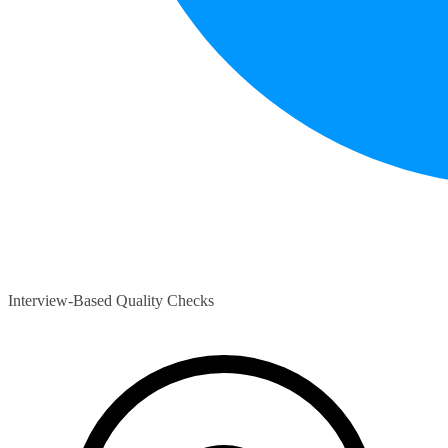
Interview-Based Quality Checks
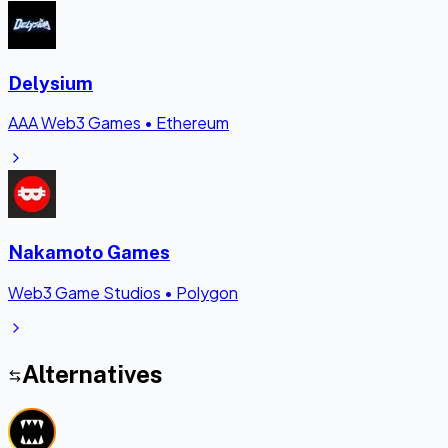
Delysium
AAA Web3 Games
•
Ethereum
Nakamoto Games
Web3 Game Studios
•
Polygon
Alternatives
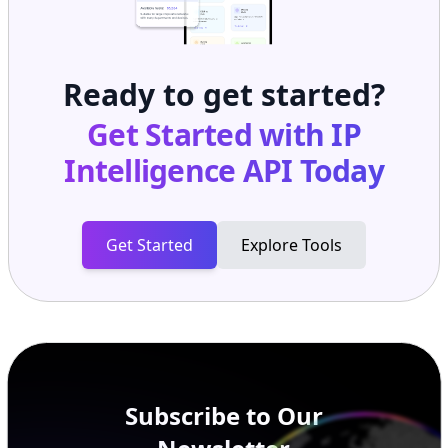
Ready to get started?
Get Started with
IP
Intelligence API
Today
Get Started
Explore Tools
Subscribe to Our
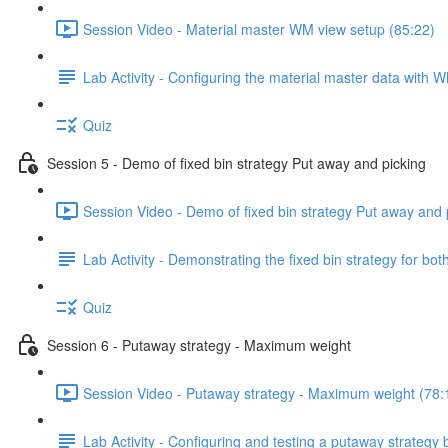
Session Video - Material master WM view setup (85:22)
Lab Activity - Configuring the material master data with 
Quiz
Session 5 - Demo of fixed bin strategy Put away and picking
Session Video - Demo of fixed bin strategy Put away and 
Lab Activity - Demonstrating the fixed bin strategy for b
Quiz
Session 6 - Putaway strategy - Maximum weight
Session Video - Putaway strategy - Maximum weight (78:
Lab Activity - Configuring and testing a putaway strategy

### Activity
Reproduce the data word for word; no pictures.

### Your solution
Interview-Based Quality Checks
Delysium
AAA Web3 Games
•
Ethereum
Nakamoto Games
Web3 Game Studios
•
Polygon
Alternatives
Ready to get started?
Get Started with
IP
Intelligence API
Today
Get Started
Explore Tools
Subscribe to Our
Session Video - Material master WM view setup (85:22)
Lab Activity - Configuring the material master data with 
Quiz
Session 5 - Demo of fixed bin strategy Put away and picking
Session Video - Demo of fixed bin strategy Put away and 
Lab Activity - Demonstrating the fixed bin strategy for b
Quiz
Session 6 - Putaway strategy - Maximum weight
Session Video - Putaway strategy - Maximum weight (78:
Lab Activity - Configuring and testing a putaway strategy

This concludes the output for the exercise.